Exercise material START

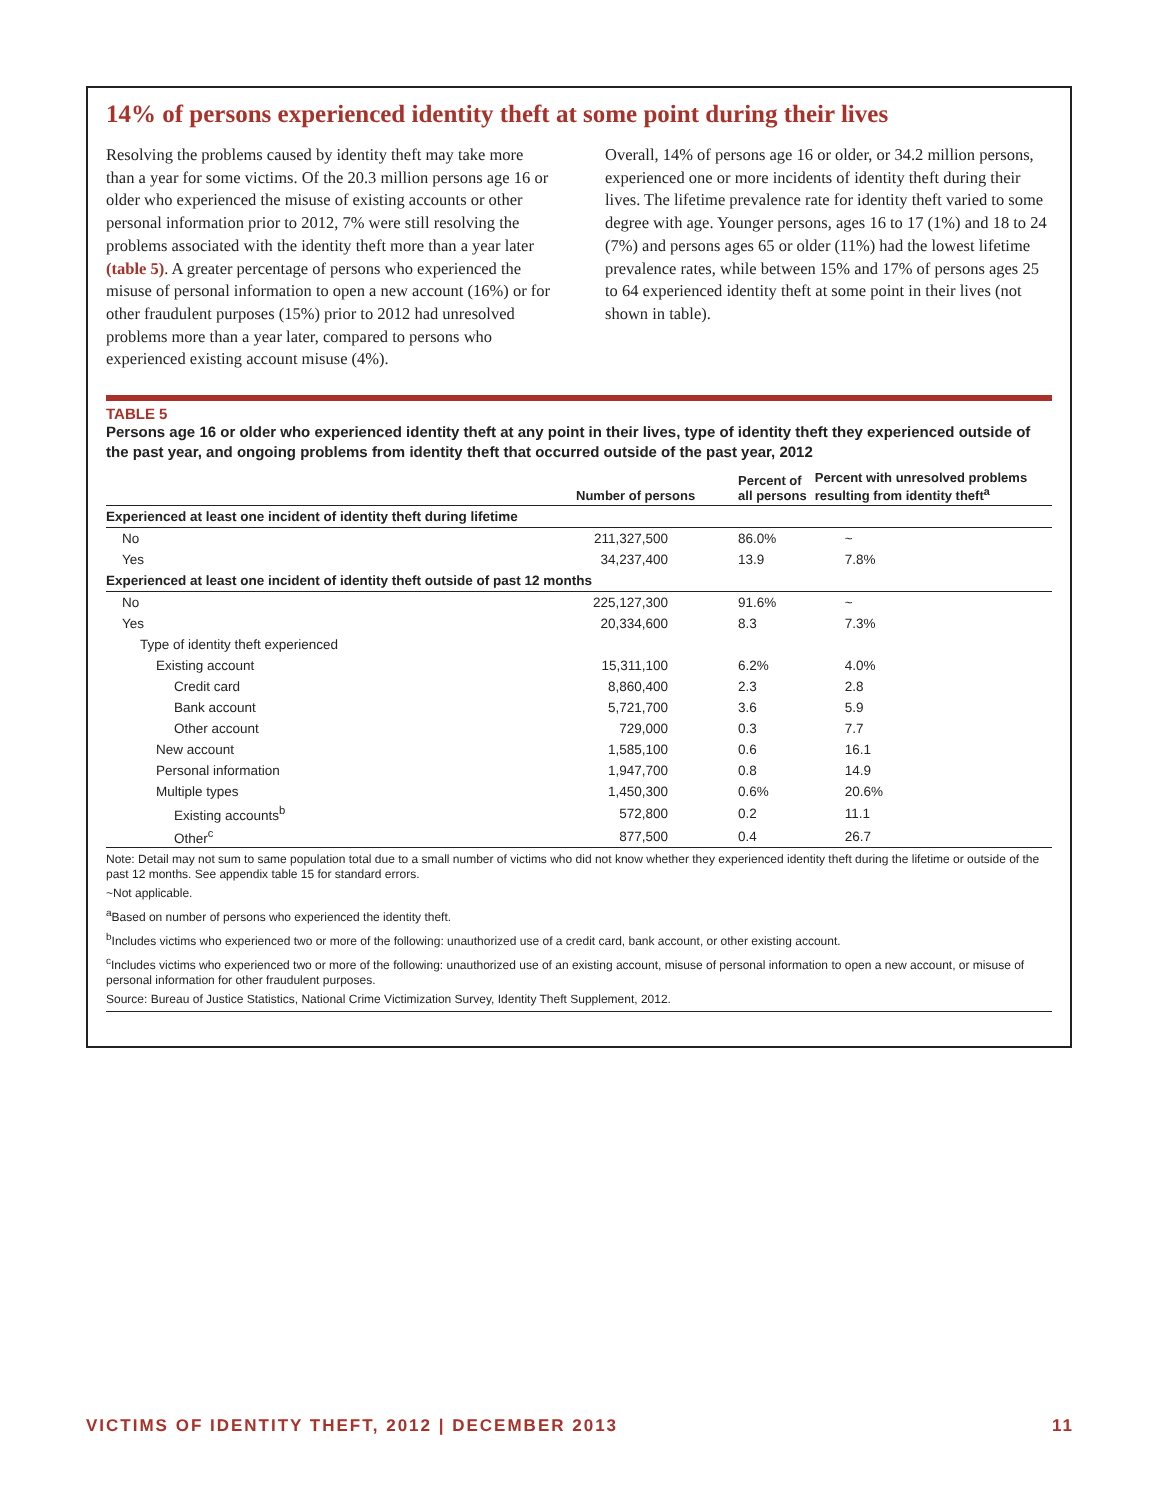14% of persons experienced identity theft at some point during their lives
Resolving the problems caused by identity theft may take more than a year for some victims. Of the 20.3 million persons age 16 or older who experienced the misuse of existing accounts or other personal information prior to 2012, 7% were still resolving the problems associated with the identity theft more than a year later (table 5). A greater percentage of persons who experienced the misuse of personal information to open a new account (16%) or for other fraudulent purposes (15%) prior to 2012 had unresolved problems more than a year later, compared to persons who experienced existing account misuse (4%).
Overall, 14% of persons age 16 or older, or 34.2 million persons, experienced one or more incidents of identity theft during their lives. The lifetime prevalence rate for identity theft varied to some degree with age. Younger persons, ages 16 to 17 (1%) and 18 to 24 (7%) and persons ages 65 or older (11%) had the lowest lifetime prevalence rates, while between 15% and 17% of persons ages 25 to 64 experienced identity theft at some point in their lives (not shown in table).
TABLE 5
Persons age 16 or older who experienced identity theft at any point in their lives, type of identity theft they experienced outside of the past year, and ongoing problems from identity theft that occurred outside of the past year, 2012
| | Number of persons | Percent of all persons | Percent with unresolved problems resulting from identity theft<sup>a</sup> |
| --- | --- | --- | --- |
| Experienced at least one incident of identity theft during lifetime | | | |
| No | 211,327,500 | 86.0% | ~ |
| Yes | 34,237,400 | 13.9 | 7.8% |
| Experienced at least one incident of identity theft outside of past 12 months | | | |
| No | 225,127,300 | 91.6% | ~ |
| Yes | 20,334,600 | 8.3 | 7.3% |
| Type of identity theft experienced | | | |
| Existing account | 15,311,100 | 6.2% | 4.0% |
| Credit card | 8,860,400 | 2.3 | 2.8 |
| Bank account | 5,721,700 | 3.6 | 5.9 |
| Other account | 729,000 | 0.3 | 7.7 |
| New account | 1,585,100 | 0.6 | 16.1 |
| Personal information | 1,947,700 | 0.8 | 14.9 |
| Multiple types | 1,450,300 | 0.6% | 20.6% |
| Existing accounts<sup>b</sup> | 572,800 | 0.2 | 11.1 |
| Other<sup>c</sup> | 877,500 | 0.4 | 26.7 |
Note: Detail may not sum to same population total due to a small number of victims who did not know whether they experienced identity theft during the lifetime or outside of the past 12 months. See appendix table 15 for standard errors.
~Not applicable.
<sup>a</sup> Based on number of persons who experienced the identity theft.
<sup>b</sup> Includes victims who experienced two or more of the following: unauthorized use of a credit card, bank account, or other existing account.
<sup>c</sup> Includes victims who experienced two or more of the following: unauthorized use of an existing account, misuse of personal information to open a new account, or misuse of personal information for other fraudulent purposes.
Source: Bureau of Justice Statistics, National Crime Victimization Survey, Identity Theft Supplement, 2012.
VICTIMS OF IDENTITY THEFT, 2012 | DECEMBER 2013 11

Exercise material END

Exercise aim: What's needed is an exact copy of every entry, minus the pictures.

Exercise solution:
14% of persons experienced identity theft at some point during their lives
Resolving the problems caused by identity theft may take more than a year for some victims. Of the 20.3 million persons age 16 or older who experienced the misuse of existing accounts or other personal information prior to 2012, 7% were still resolving the problems associated with the identity theft more than a year later (table 5). A greater percentage of persons who experienced the misuse of personal information to open a new account (16%) or for other fraudulent purposes (15%) prior to 2012 had unresolved problems more than a year later, compared to persons who experienced existing account misuse (4%).
Overall, 14% of persons age 16 or older, or 34.2 million persons, experienced one or more incidents of identity theft during their lives. The lifetime prevalence rate for identity theft varied to some degree with age. Younger persons, ages 16 to 17 (1%) and 18 to 24 (7%) and persons ages 65 or older (11%) had the lowest lifetime prevalence rates, while between 15% and 17% of persons ages 25 to 64 experienced identity theft at some point in their lives (not shown in table).
TABLE 5
Persons age 16 or older who experienced identity theft at any point in their lives, type of identity theft they experienced outside of the past year, and ongoing problems from identity theft that occurred outside of the past year, 2012
| | Number of persons | Percent of all persons | Percent with unresolved problems resulting from identity theft<sup>a</sup> |
| --- | --- | --- | --- |
| Experienced at least one incident of identity theft during lifetime | | | |
| No | 211,327,500 | 86.0% | ~ |
| Yes | 34,237,400 | 13.9 | 7.8% |
| Experienced at least one incident of identity theft outside of past 12 months | | | |
| No | 225,127,300 | 91.6% | ~ |
| Yes | 20,334,600 | 8.3 | 7.3% |
| Type of identity theft experienced | | | |
| Existing account | 15,311,100 | 6.2% | 4.0% |
| Credit card | 8,860,400 | 2.3 | 2.8 |
| Bank account | 5,721,700 | 3.6 | 5.9 |
| Other account | 729,000 | 0.3 | 7.7 |
| New account | 1,585,100 | 0.6 | 16.1 |
| Personal information | 1,947,700 | 0.8 | 14.9 |
| Multiple types | 1,450,300 | 0.6% | 20.6% |
| Existing accounts<sup>b</sup> | 572,800 | 0.2 | 11.1 |
| Other<sup>c</sup> | 877,500 | 0.4 | 26.7 |
Note: Detail may not sum to same population total due to a small number of victims who did not know whether they experienced identity theft during the lifetime or outside of the past 12 months. See appendix table 15 for standard errors.
~Not applicable.
<sup>a</sup> Based on number of persons who experienced the identity theft.
<sup>b</sup> Includes victims who experienced two or more of the following: unauthorized use of a credit card, bank account, or other existing account.
<sup>c</sup> Includes victims who experienced two or more of the following: unauthorized use of an existing account, misuse of personal information to open a new account, or misuse of personal information for other fraudulent purposes.
Source: Bureau of Justice Statistics, National Crime Victimization Survey, Identity Theft Supplement, 2012.
VICTIMS OF IDENTITY THEFT, 2012 | DECEMBER 2013 11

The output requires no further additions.